Im Jahr 2017 wurde das Dorf Bondo von einer Matschlawine getroffen. Felsrutsche passieren immer häufiger in der Alpenregion. Grund dafür ist unter anderem der zunehmend auftauende Permafrost, der die Berge in Bewegung bringt.
Tauender Permafrost bringt die Berge in Bewegung
In den Hochlagen der Schweizer Alpen ist der Untergrund ständig gefroren. Es handelt sich um Permafrost, der verborgen in Felswänden und Berggipfeln vorkommt. Eine typische Landform des Gebirgspermafrosts sind Blockgletscher: Diese aus groben Blöcken und Eis bestehenden Schuttmassen kriechen unter dem Einfluss der Schwerkraft mit einer Geschwindigkeit von Dezimetern bis Meter pro Jahr talwärts und zeigen das Vorkommen von Permafrost auf.

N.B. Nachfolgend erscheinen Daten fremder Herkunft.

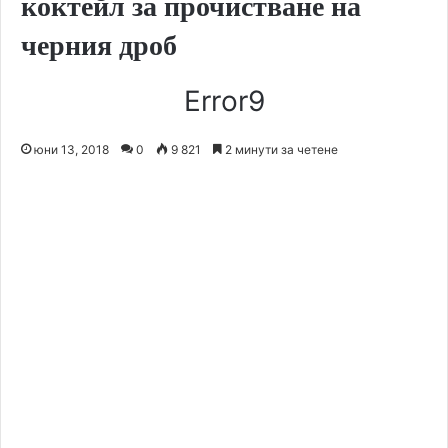
коктейл за прочистване на
черния дроб
Error9
юни 13, 2018
0
9 821
2 минути за четене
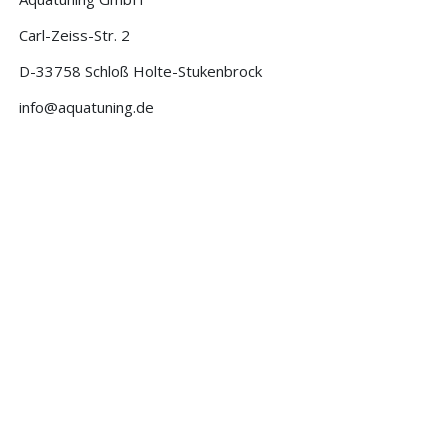
Carl-Zeiss-Str. 2
D-33758 Schloß Holte-Stukenbrock
info@aquatuning.de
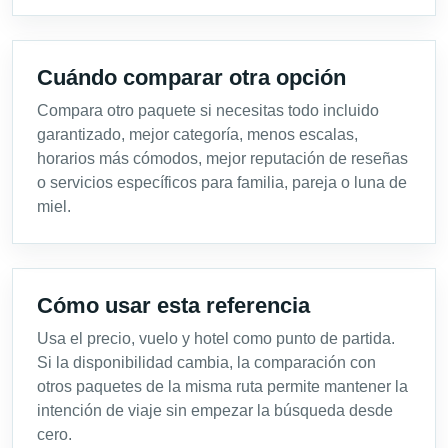
Cuándo comparar otra opción
Compara otro paquete si necesitas todo incluido
garantizado, mejor categoría, menos escalas,
horarios más cómodos, mejor reputación de reseñas
o servicios específicos para familia, pareja o luna de
miel.
Cómo usar esta referencia
Usa el precio, vuelo y hotel como punto de partida.
Si la disponibilidad cambia, la comparación con
otros paquetes de la misma ruta permite mantener la
intención de viaje sin empezar la búsqueda desde
cero.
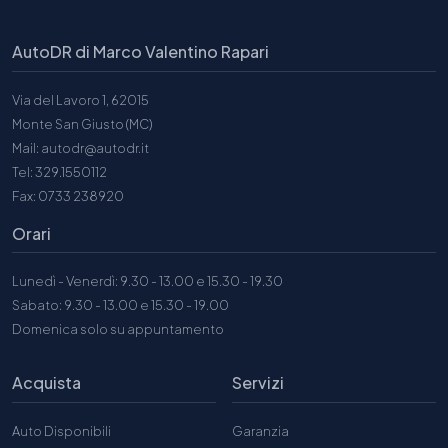
AutoDR di Marco Valentino Rapari
Via del Lavoro 1, 62015
Monte San Giusto (MC)
Mail: autodr@autodr.it
Tel: 329.1550112
Fax: 0733 238920
Orari
Lunedì - Venerdì: 9.30 - 13.00 e 15.30 - 19.30
Sabato: 9.30 - 13.00 e 15.30 - 19.00
Domenica solo su appuntamento
Acquista
Servizi
Auto Disponibili
Garanzia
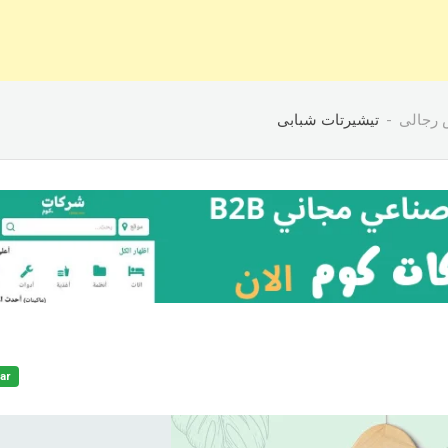
 رجالى
تيشيرتات شبابى
ar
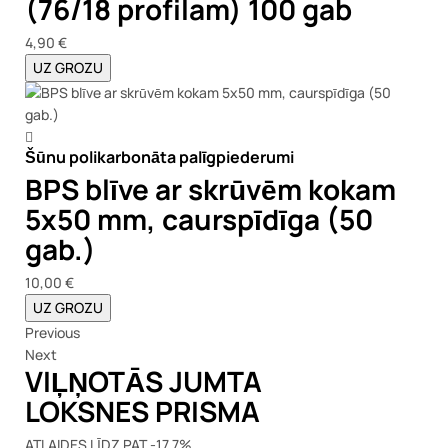
(76/18 profilam) 100 gab
4,90 €
UZ GROZU
Šūnu polikarbonāta palīgpiederumi
BPS blīve ar skrūvēm kokam
5x50 mm, caurspīdīga (50
gab.)
10,00 €
UZ GROZU
Previous
Next
VIĻŅOTĀS JUMTA
LOKSNES PRISMA
ATLAIDES LĪDZ PAT -17.7%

Da Permafrost über die Temperatur definiert ist, reagiert er auf Änderungen der klimatischen Bedingungen empfindlich. Wenn Permafrost auftaut, leidet die Stabilität der riesigen Bergmassen darunter. Durch den Klimawandel kommt es immer häufiger zu diesen Bewegungen und dadurch Erdrutschen und Gefahren für die Bergbewohner.